■ Problem to solve: Look through the listing below for the word "round" and copy every line where it occurs.

■ Information shown:
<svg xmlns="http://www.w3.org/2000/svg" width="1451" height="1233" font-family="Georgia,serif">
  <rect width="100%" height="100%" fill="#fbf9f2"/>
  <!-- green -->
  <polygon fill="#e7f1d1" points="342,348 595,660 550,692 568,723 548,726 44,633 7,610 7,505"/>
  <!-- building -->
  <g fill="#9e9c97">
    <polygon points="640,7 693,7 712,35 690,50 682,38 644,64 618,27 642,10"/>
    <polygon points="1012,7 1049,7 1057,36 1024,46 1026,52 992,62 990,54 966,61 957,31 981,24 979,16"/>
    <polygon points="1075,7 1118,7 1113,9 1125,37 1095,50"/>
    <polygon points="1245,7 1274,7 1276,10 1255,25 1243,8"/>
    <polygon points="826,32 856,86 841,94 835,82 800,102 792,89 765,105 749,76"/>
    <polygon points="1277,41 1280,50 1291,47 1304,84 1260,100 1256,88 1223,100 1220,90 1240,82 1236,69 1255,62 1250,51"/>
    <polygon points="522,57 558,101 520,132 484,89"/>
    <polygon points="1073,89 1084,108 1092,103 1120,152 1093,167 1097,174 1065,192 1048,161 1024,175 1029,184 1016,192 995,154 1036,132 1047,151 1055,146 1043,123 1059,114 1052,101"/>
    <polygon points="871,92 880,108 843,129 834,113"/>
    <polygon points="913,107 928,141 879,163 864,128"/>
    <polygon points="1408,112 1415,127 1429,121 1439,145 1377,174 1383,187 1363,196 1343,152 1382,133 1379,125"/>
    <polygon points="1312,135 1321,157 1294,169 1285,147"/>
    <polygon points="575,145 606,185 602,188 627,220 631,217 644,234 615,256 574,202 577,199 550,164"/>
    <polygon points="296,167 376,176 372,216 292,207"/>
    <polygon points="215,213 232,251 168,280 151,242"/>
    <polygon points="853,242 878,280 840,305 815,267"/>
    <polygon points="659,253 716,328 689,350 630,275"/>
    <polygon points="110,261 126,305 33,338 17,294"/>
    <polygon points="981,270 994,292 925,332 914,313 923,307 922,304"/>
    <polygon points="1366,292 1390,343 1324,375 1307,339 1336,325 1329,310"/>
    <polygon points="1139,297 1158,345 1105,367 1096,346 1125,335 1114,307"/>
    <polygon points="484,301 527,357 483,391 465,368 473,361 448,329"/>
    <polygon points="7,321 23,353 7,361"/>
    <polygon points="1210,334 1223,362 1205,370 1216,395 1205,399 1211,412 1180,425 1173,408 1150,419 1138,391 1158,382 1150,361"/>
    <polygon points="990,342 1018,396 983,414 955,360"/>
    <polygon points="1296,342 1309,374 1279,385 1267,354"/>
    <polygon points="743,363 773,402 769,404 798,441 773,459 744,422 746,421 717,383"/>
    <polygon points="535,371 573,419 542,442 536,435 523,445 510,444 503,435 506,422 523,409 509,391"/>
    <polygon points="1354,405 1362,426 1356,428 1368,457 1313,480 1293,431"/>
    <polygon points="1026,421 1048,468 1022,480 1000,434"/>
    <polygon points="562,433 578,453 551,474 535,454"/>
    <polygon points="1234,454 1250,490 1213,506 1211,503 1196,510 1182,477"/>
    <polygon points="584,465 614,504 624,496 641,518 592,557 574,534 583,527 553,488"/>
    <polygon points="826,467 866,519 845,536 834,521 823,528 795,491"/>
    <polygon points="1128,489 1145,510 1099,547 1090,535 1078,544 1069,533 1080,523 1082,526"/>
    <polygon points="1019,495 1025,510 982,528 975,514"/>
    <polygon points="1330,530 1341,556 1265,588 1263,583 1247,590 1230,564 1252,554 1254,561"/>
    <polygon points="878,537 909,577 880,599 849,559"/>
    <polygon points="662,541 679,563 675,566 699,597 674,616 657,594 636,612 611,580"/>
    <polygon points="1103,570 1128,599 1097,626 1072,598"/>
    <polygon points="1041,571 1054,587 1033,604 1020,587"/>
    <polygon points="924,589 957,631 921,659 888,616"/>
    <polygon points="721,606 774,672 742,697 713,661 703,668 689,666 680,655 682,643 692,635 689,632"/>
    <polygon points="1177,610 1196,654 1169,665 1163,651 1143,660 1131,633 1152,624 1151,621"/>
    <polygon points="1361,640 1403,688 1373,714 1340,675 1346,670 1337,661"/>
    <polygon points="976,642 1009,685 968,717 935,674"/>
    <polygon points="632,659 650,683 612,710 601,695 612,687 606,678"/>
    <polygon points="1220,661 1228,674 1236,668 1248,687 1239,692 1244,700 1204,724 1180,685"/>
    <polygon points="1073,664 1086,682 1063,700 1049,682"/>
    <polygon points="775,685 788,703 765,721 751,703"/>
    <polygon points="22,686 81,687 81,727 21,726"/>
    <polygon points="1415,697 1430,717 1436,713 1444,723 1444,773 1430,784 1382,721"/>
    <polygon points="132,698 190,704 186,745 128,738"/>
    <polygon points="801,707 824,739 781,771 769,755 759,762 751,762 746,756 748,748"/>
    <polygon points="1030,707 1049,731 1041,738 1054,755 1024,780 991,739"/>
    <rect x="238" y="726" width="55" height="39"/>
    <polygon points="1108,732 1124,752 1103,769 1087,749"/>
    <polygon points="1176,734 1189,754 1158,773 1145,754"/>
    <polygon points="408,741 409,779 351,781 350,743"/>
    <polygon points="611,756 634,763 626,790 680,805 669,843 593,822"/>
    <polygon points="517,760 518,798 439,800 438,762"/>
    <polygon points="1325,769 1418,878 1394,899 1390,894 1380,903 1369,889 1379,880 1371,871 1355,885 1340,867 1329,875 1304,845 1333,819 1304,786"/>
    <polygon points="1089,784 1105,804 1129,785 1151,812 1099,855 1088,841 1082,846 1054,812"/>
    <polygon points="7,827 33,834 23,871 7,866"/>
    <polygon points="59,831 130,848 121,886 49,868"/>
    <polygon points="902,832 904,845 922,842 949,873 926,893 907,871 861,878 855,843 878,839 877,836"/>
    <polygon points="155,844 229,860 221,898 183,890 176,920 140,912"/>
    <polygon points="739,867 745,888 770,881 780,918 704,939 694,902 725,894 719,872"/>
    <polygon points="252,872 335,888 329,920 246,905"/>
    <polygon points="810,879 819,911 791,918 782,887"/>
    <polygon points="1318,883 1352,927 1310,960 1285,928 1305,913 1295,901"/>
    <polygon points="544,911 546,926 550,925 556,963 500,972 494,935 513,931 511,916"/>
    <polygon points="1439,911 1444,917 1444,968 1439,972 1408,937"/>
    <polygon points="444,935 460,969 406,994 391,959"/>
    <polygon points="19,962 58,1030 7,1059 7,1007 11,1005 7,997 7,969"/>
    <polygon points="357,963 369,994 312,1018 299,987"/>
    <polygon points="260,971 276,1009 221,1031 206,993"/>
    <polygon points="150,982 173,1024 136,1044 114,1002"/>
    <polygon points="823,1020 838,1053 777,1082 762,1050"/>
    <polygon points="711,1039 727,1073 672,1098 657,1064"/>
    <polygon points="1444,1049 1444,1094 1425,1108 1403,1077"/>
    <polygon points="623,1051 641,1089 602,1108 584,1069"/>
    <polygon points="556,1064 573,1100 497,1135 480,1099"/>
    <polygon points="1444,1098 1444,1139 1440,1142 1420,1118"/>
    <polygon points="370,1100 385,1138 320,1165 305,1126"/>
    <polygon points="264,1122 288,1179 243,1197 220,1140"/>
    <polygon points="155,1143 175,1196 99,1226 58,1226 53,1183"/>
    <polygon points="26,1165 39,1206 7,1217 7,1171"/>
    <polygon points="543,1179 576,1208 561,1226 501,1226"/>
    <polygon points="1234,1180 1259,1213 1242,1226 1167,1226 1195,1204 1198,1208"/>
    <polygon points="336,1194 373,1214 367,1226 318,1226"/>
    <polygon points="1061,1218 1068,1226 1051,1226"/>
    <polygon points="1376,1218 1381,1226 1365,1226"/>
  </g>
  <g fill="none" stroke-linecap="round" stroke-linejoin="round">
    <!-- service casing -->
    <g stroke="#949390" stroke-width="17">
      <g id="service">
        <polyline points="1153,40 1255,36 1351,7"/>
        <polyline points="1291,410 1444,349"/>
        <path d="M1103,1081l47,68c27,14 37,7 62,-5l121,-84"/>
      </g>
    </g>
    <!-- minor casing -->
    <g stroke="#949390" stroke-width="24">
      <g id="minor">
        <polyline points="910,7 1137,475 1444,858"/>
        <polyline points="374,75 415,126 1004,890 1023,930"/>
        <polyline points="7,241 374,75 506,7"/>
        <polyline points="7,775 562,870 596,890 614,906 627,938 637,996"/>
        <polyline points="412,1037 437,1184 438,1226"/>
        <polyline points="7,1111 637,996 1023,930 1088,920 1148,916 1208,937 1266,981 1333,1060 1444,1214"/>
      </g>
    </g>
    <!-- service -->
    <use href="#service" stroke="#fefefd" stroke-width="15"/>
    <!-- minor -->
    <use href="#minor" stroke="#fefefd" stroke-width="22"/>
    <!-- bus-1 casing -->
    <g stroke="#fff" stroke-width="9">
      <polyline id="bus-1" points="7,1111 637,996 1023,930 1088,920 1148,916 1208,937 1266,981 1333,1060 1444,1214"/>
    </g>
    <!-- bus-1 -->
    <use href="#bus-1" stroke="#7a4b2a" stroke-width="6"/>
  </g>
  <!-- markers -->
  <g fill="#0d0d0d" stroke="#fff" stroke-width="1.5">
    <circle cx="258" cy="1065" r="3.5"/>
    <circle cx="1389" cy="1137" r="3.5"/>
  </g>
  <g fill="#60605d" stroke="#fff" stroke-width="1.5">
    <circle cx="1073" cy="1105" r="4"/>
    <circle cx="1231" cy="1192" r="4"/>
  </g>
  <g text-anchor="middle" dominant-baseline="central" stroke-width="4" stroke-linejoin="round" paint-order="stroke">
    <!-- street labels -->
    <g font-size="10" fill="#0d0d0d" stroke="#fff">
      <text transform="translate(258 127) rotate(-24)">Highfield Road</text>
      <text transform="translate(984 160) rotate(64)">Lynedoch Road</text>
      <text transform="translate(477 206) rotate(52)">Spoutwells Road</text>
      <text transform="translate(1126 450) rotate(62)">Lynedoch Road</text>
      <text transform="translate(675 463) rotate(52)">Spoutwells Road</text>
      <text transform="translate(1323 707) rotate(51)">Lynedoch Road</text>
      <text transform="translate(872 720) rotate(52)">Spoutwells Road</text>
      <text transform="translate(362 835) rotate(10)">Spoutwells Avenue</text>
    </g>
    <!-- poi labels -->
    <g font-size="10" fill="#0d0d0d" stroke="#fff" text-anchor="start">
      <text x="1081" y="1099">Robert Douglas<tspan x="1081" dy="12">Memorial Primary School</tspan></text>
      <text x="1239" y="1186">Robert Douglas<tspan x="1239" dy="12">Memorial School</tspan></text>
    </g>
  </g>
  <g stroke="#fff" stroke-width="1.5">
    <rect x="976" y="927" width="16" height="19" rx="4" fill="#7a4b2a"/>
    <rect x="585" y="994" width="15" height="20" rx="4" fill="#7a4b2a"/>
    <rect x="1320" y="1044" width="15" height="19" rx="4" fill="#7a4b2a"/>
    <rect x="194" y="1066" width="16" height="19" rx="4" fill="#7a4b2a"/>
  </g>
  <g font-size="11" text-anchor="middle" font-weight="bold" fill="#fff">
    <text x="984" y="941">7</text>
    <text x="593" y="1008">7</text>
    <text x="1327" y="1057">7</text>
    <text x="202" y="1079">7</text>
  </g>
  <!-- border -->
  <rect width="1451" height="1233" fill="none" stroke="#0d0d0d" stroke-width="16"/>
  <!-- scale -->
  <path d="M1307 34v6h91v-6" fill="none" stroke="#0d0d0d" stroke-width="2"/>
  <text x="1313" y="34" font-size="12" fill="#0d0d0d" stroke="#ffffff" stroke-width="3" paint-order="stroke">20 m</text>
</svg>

■ Response area:
  <g fill="none" stroke-linecap="round" stroke-linejoin="round">
  <g text-anchor="middle" dominant-baseline="central" stroke-width="4" stroke-linejoin="round" paint-order="stroke">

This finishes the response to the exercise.